Da quattro giorni la tranquillità di quell’esistenza al castello gli faceva la stessa impressione del mare ad un naufrago; nessuno di quella gente pensava o sentiva come lui, nessuno avrebbe potuto comprenderlo. Egli si ritraeva istintivamente in sè medesimo, provando nei brividi di un freddo sempre più intenso le prime emozioni della morte.

Poi Tatiana gli era ricomparsa nell’amore del principe, mentre anche questi si ritraeva sfinito dalla lotta, coll’esperienza inconsolabile della sua inutilità; ma il principe, rimasto uomo, poteva ancora amare Tatiana, rientrando nell’oblio della piccola vita individuale. Forse Tatiana non lo amerebbe mai; e che importa? La felicità è piuttosto nell’amare che nell’essere amato.

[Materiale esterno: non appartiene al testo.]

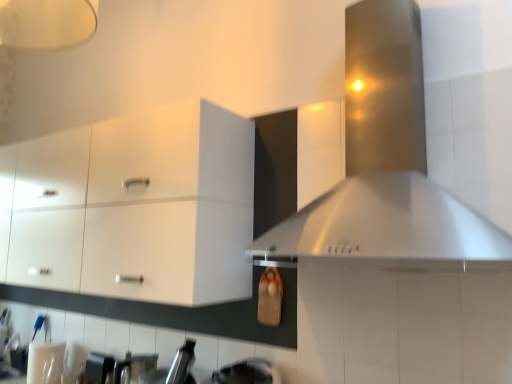
Question: From the image's perspective, is white glossy cabinet at upper left above metallic silver toaster at lower left?

Choices:
 (A) no
 (B) yes

Answer: (B)

Question: From a real-world perspective, is white glossy cabinet at upper left positioned under metallic silver toaster at lower left based on gravity?

Choices:
 (A) yes
 (B) no

Answer: (B)

Question: From a real-world perspective, is white glossy cabinet at upper left located higher than metallic silver toaster at lower left?

Choices:
 (A) no
 (B) yes

Answer: (B)

Question: Is white glossy cabinet at upper left located outside metallic silver toaster at lower left?

Choices:
 (A) no
 (B) yes

Answer: (B)

Question: Is white glossy cabinet at upper left in contact with metallic silver toaster at lower left?

Choices:
 (A) yes
 (B) no

Answer: (B)

Question: Does white glossy cabinet at upper left have a lesser width compared to metallic silver toaster at lower left?

Choices:
 (A) yes
 (B) no

Answer: (B)

Question: Does stainless steel vent at upper right come behind metallic silver toaster at lower left?

Choices:
 (A) yes
 (B) no

Answer: (B)

Question: Does stainless steel vent at upper right lie in front of metallic silver toaster at lower left?

Choices:
 (A) no
 (B) yes

Answer: (B)

Question: Is stainless steel vent at upper right facing away from metallic silver toaster at lower left?

Choices:
 (A) yes
 (B) no

Answer: (B)

Question: Does stainless steel vent at upper right have a larger size compared to metallic silver toaster at lower left?

Choices:
 (A) yes
 (B) no

Answer: (A)

Question: Could metallic silver toaster at lower left be considered to be inside stainless steel vent at upper right?

Choices:
 (A) yes
 (B) no

Answer: (B)

Question: Is stainless steel vent at upper right aimed at metallic silver toaster at lower left?

Choices:
 (A) yes
 (B) no

Answer: (B)

Question: Is metallic silver toaster at lower left taller than stainless steel vent at upper right?

Choices:
 (A) no
 (B) yes

Answer: (A)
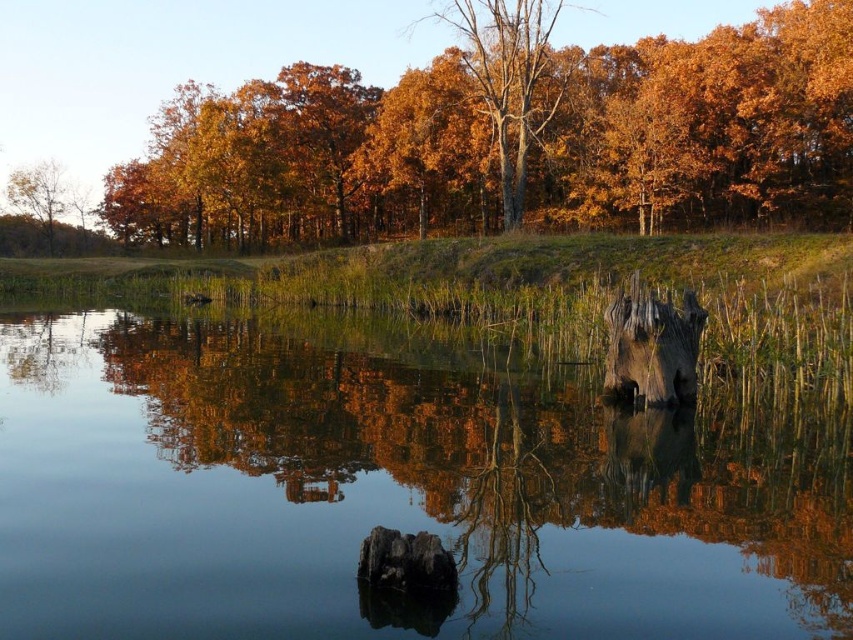
Question: Does smooth water at center have a greater width compared to golden wood tree at center?

Choices:
 (A) yes
 (B) no

Answer: (A)

Question: Does smooth water at center have a greater width compared to golden wood tree at center?

Choices:
 (A) yes
 (B) no

Answer: (A)

Question: Among these objects, which one is nearest to the camera?

Choices:
 (A) smooth brown tree trunk at upper left
 (B) smooth water at center
 (C) golden wood tree at center
 (D) orange matte tree at upper center

Answer: (B)

Question: Based on their relative distances, which object is farther from the orange matte tree at upper center?

Choices:
 (A) golden wood tree at center
 (B) smooth water at center
 (C) smooth brown tree trunk at upper left

Answer: (B)

Question: Is smooth water at center thinner than golden wood tree at center?

Choices:
 (A) yes
 (B) no

Answer: (B)

Question: Which object is farther from the camera taking this photo?

Choices:
 (A) orange matte tree at upper center
 (B) smooth brown tree trunk at upper left

Answer: (B)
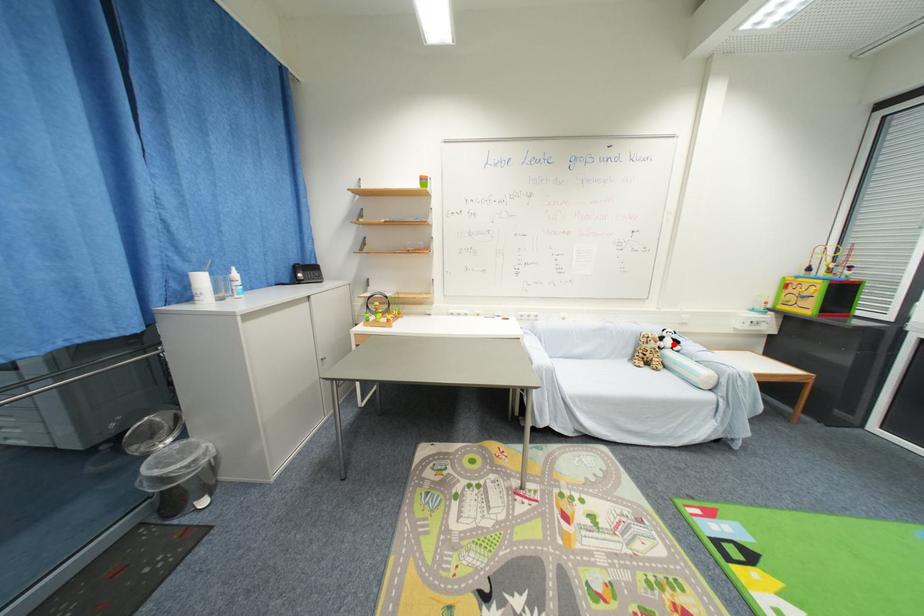
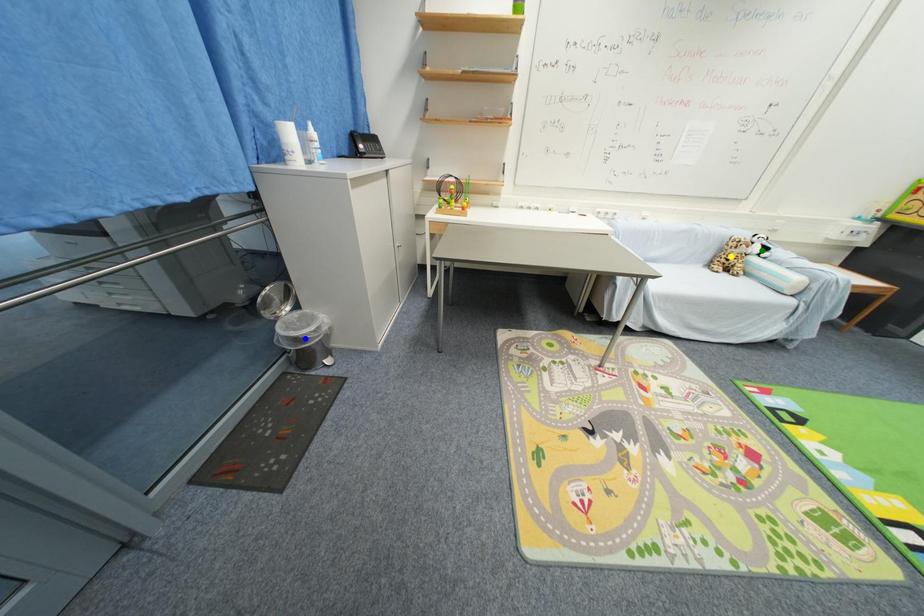
Question: I am providing you with two images of the same scene from different viewpoints. A red point is marked on the first image. You are given multiple points on the second image. In image 2, which mark is for the same physical point as the one in image 1?

Choices:
 (A) green point
 (B) yellow point
 (C) blue point

Answer: (A)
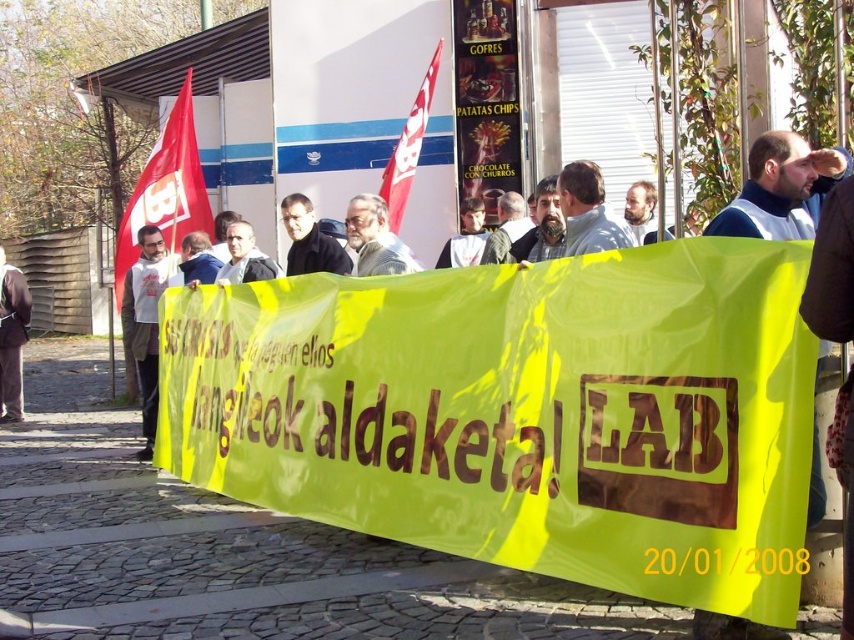
Question: Considering the relative positions of white fleece jacket at left and red fabric flag at upper center in the image provided, where is white fleece jacket at left located with respect to red fabric flag at upper center?

Choices:
 (A) above
 (B) below

Answer: (B)

Question: Is yellow fabric banner at center further to camera compared to red fabric flag at left?

Choices:
 (A) no
 (B) yes

Answer: (A)

Question: Estimate the real-world distances between objects in this image. Which object is farther from the brown leather jacket at lower left?

Choices:
 (A) yellow fabric banner at center
 (B) red fabric flag at upper center
 (C) red fabric flag at left

Answer: (A)

Question: Which point appears closest to the camera in this image?

Choices:
 (A) (427, 102)
 (B) (3, 257)
 (C) (148, 164)

Answer: (A)

Question: Which point appears closest to the camera in this image?

Choices:
 (A) (653, 218)
 (B) (135, 228)
 (C) (0, 333)
 (D) (137, 259)

Answer: (A)

Question: Can you confirm if yellow fabric banner at center is positioned above black matte jacket at center?

Choices:
 (A) yes
 (B) no

Answer: (B)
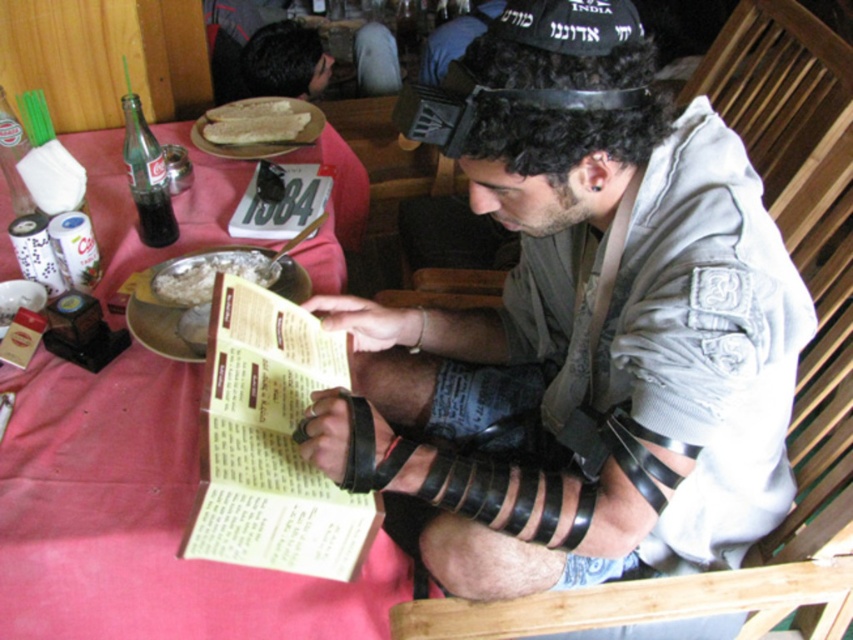
Question: In this image, where is yellow paper at center located relative to black fabric baseball hat at upper center?

Choices:
 (A) above
 (B) below

Answer: (B)

Question: Which object appears farthest from the camera in this image?

Choices:
 (A) white flatbread at upper center
 (B) yellow paper at center
 (C) black fabric baseball hat at upper center

Answer: (A)

Question: Is pink fabric table at center below white flatbread at upper center?

Choices:
 (A) no
 (B) yes

Answer: (B)

Question: Among these points, which one is farthest from the camera?

Choices:
 (A) (343, 506)
 (B) (207, 260)

Answer: (B)

Question: Considering the relative positions of yellow paper at center and black fabric baseball hat at upper center in the image provided, where is yellow paper at center located with respect to black fabric baseball hat at upper center?

Choices:
 (A) right
 (B) left

Answer: (B)

Question: Which object is farther from the camera taking this photo?

Choices:
 (A) yellow paper at center
 (B) white flatbread at upper center

Answer: (B)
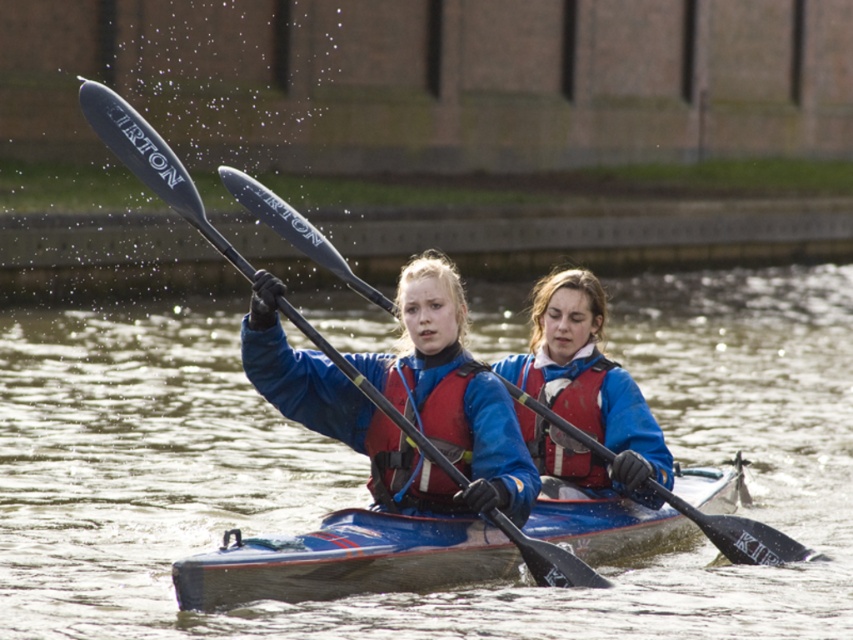
You are planning to store the matte blue kayak at center and the red matte life jacket at center in a vertical storage rack. Which item should be placed first to ensure both fit properly?

The matte blue kayak at center should be placed first in the vertical storage rack because it has a lesser height compared to the red matte life jacket at center, allowing the taller life jacket to be positioned above it without exceeding the rack height limits.

Looking at this image, you are a safety inspector checking the equipment on the blue kayak. You notice the red matte life jacket at center and the black glossy paddle at center. Which object is wider?

The black glossy paddle at center is wider than the red matte life jacket at center.

You are planning to store the blue glossy kayak at center and the matte red life vest at center in a vertical locker. Given their heights, which object might not fit if the locker has limited vertical space?

The blue glossy kayak at center has a lesser height compared to the matte red life vest at center. Therefore, the matte red life vest at center might not fit in the vertical locker due to its greater height.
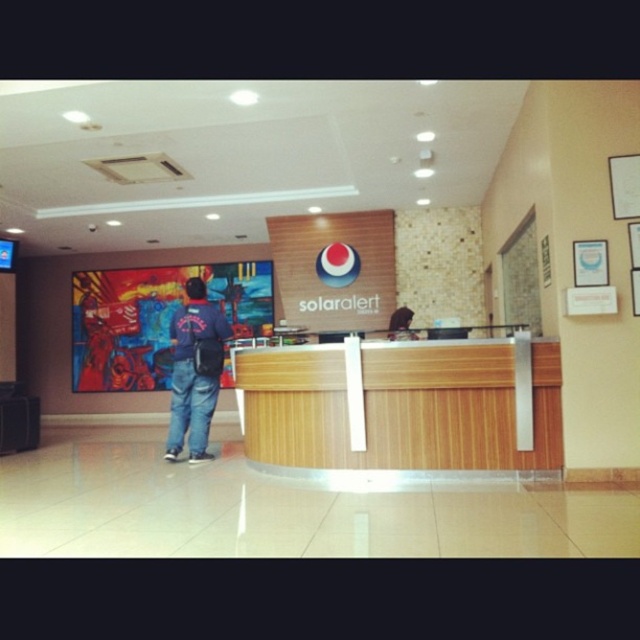
Is wooden reception desk at center to the right of wooden/textured reception desk at center from the viewer's perspective?

No, wooden reception desk at center is not to the right of wooden/textured reception desk at center.

Who is taller, wooden reception desk at center or wooden/textured reception desk at center?

With more height is wooden reception desk at center.

This screenshot has height=640, width=640. Describe the element at coordinates (496, 320) in the screenshot. I see `wooden reception desk at center` at that location.

Find the location of a particular element. The height and width of the screenshot is (640, 640). wooden reception desk at center is located at coordinates (496, 320).

Is wooden/textured reception desk at center shorter than denim jacket at center?

Indeed, wooden/textured reception desk at center has a lesser height compared to denim jacket at center.

Between wooden/textured reception desk at center and denim jacket at center, which one is positioned higher?

denim jacket at center is above.

I want to click on wooden/textured reception desk at center, so click(x=401, y=406).

Measure the distance between point (604, 232) and camera.

They are 4.49 meters apart.

Can you confirm if wooden reception desk at center is positioned below denim jacket at center?

No.

From the picture: Measure the distance between point (582, 88) and camera.

Point (582, 88) is 15.02 feet from camera.

Locate an element on the screen. The width and height of the screenshot is (640, 640). wooden reception desk at center is located at coordinates (496, 320).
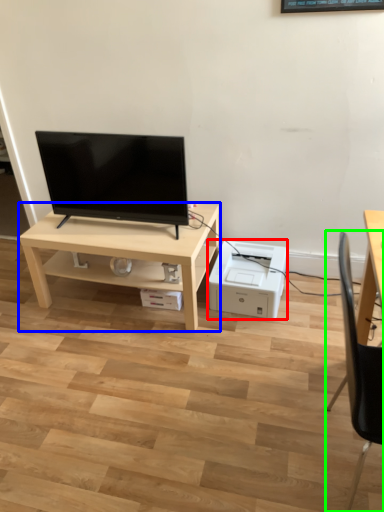
Question: Which is nearer to the printer (highlighted by a red box)? table (highlighted by a blue box) or chair (highlighted by a green box).

Choices:
 (A) table
 (B) chair

Answer: (A)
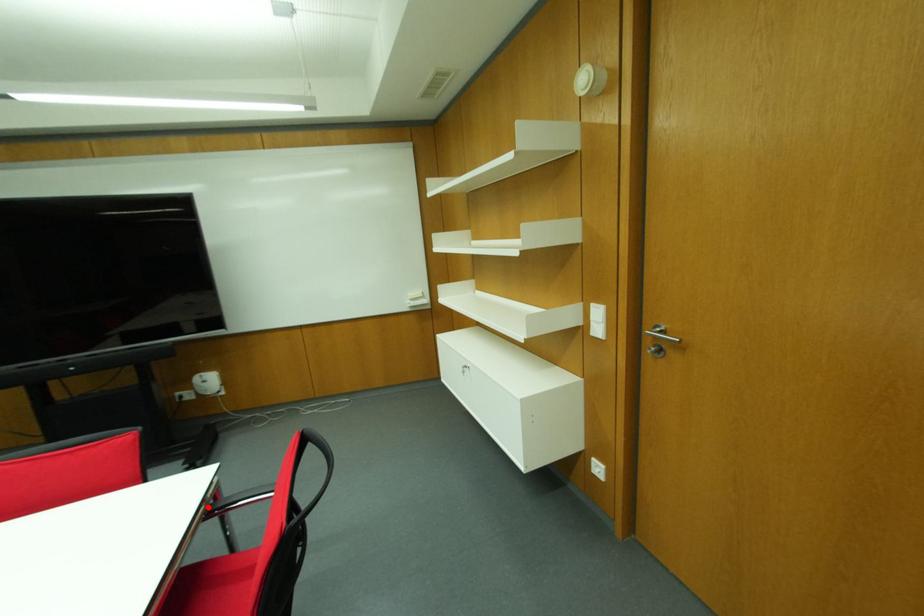
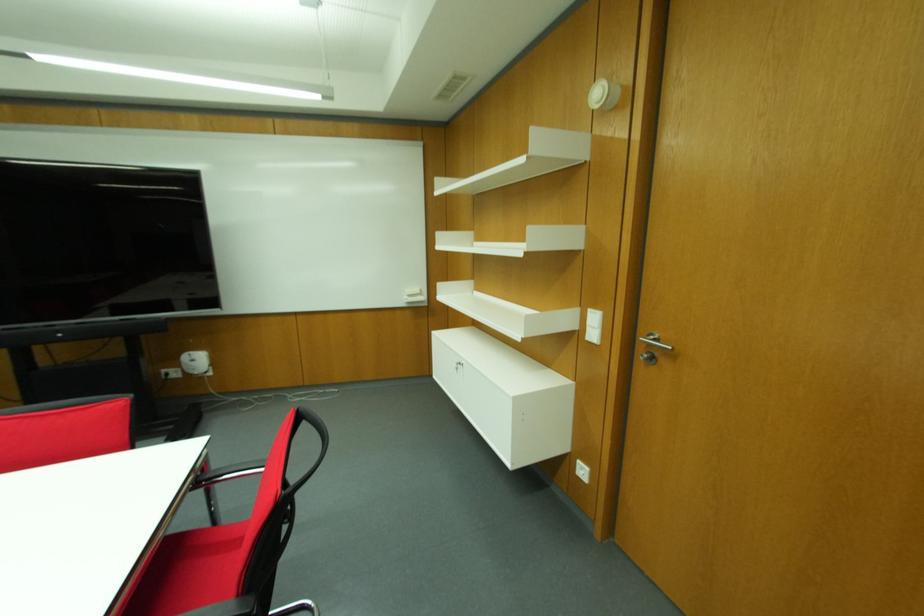
Locate, in the second image, the point that corresponds to the highlighted location in the first image.

(197, 477)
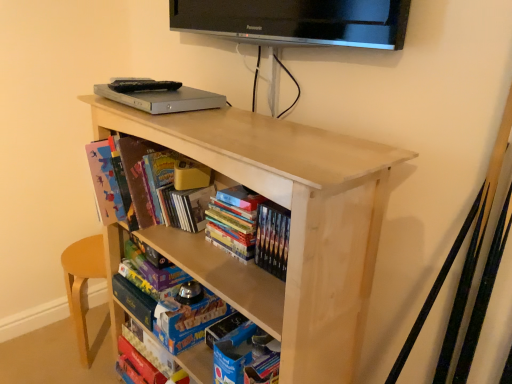
Question: From the image's perspective, does hardcover books at center, which is the second book from bottom to top, appear lower than hardcover book at center, the second book positioned from the top?

Choices:
 (A) no
 (B) yes

Answer: (B)

Question: Can you see hardcover books at center, arranged as the third book when viewed from the top, touching hardcover book at center, acting as the 3th book starting from the bottom?

Choices:
 (A) yes
 (B) no

Answer: (B)

Question: Can you confirm if hardcover books at center, arranged as the third book when viewed from the top, is bigger than hardcover book at center, acting as the 3th book starting from the bottom?

Choices:
 (A) yes
 (B) no

Answer: (B)

Question: Does hardcover books at center, which is the second book from bottom to top, have a greater height compared to hardcover book at center, acting as the 3th book starting from the bottom?

Choices:
 (A) yes
 (B) no

Answer: (B)

Question: Is hardcover books at center, which is the second book from bottom to top, wider than hardcover book at center, acting as the 3th book starting from the bottom?

Choices:
 (A) yes
 (B) no

Answer: (B)

Question: Relative to blue cardboard book at lower center, is matte cardboard book at upper left, the 4th book in the bottom-to-top sequence, in front or behind?

Choices:
 (A) front
 (B) behind

Answer: (A)

Question: Is matte cardboard book at upper left, the 4th book in the bottom-to-top sequence, inside the boundaries of blue cardboard book at lower center, or outside?

Choices:
 (A) inside
 (B) outside

Answer: (B)

Question: Is matte cardboard book at upper left, the first book when ordered from top to bottom, bigger or smaller than blue cardboard book at lower center?

Choices:
 (A) small
 (B) big

Answer: (B)

Question: Considering the positions of point (130, 178) and point (168, 306), is point (130, 178) closer or farther from the camera than point (168, 306)?

Choices:
 (A) closer
 (B) farther

Answer: (A)

Question: Is point (125, 339) positioned closer to the camera than point (258, 248)?

Choices:
 (A) farther
 (B) closer

Answer: (A)

Question: From a real-world perspective, is matte cardboard book at lower center, the 1th book positioned from the bottom, physically located above or below hardcover books at center, which is the second book from bottom to top?

Choices:
 (A) below
 (B) above

Answer: (A)

Question: Do you think matte cardboard book at lower center, the 1th book positioned from the bottom, is within hardcover books at center, arranged as the third book when viewed from the top, or outside of it?

Choices:
 (A) inside
 (B) outside

Answer: (B)

Question: Is matte cardboard book at lower center, the 1th book positioned from the bottom, bigger or smaller than hardcover books at center, which is the second book from bottom to top?

Choices:
 (A) small
 (B) big

Answer: (A)

Question: Visually, is hardcover books at center, which is the second book from bottom to top, positioned to the left or to the right of natural wood shelf at center?

Choices:
 (A) right
 (B) left

Answer: (A)

Question: Is hardcover books at center, which is the second book from bottom to top, wider or thinner than natural wood shelf at center?

Choices:
 (A) wide
 (B) thin

Answer: (B)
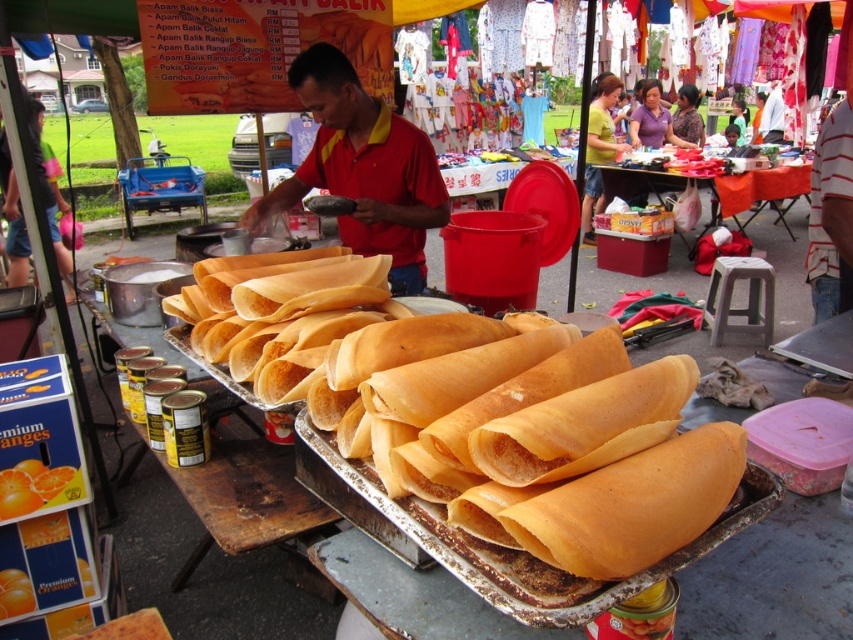
Where is `golden crispy roti at center`? The height and width of the screenshot is (640, 853). golden crispy roti at center is located at coordinates (544, 442).

Between golden crispy roti at center and orange fabric table at center, which one has more height?

orange fabric table at center is taller.

Image resolution: width=853 pixels, height=640 pixels. Find the location of `golden crispy roti at center`. golden crispy roti at center is located at coordinates (544, 442).

Between golden crispy roti at center and red matte shirt at center, which one has less height?

golden crispy roti at center

Does point (561, 340) come closer to viewer compared to point (316, 156)?

Yes, it is.

Between point (543, 404) and point (381, 252), which one is positioned behind?

Point (381, 252)

Locate an element on the screen. The height and width of the screenshot is (640, 853). golden crispy roti at center is located at coordinates (544, 442).

Who is positioned more to the left, red matte shirt at center or orange fabric table at center?

From the viewer's perspective, red matte shirt at center appears more on the left side.

Locate an element on the screen. The width and height of the screenshot is (853, 640). red matte shirt at center is located at coordinates coord(363,168).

Loris pensava a tutto questo colla furia di chi, presentendo già la sconfitta, la ricusa doppiamente; sentiva di avere avuto torto, ma nella intatta potenza delle proprie forze non s’arrendeva ancora. Che cosa avevano fatto i più illustri alla sua età? Malgrado le recriminazioni implacabili della ragione, era certo di essere diverso da coloro, il cui solo ufficio è di riprodursi nella serie delle generazioni: perchè come tutti non vi sarebbe allora già entrato. Non avrebbe già potuto amare Tatiana? Tatiana non l’amava ancora?

Il principe solo, nella cecità della propria passione, non se n’era accorto.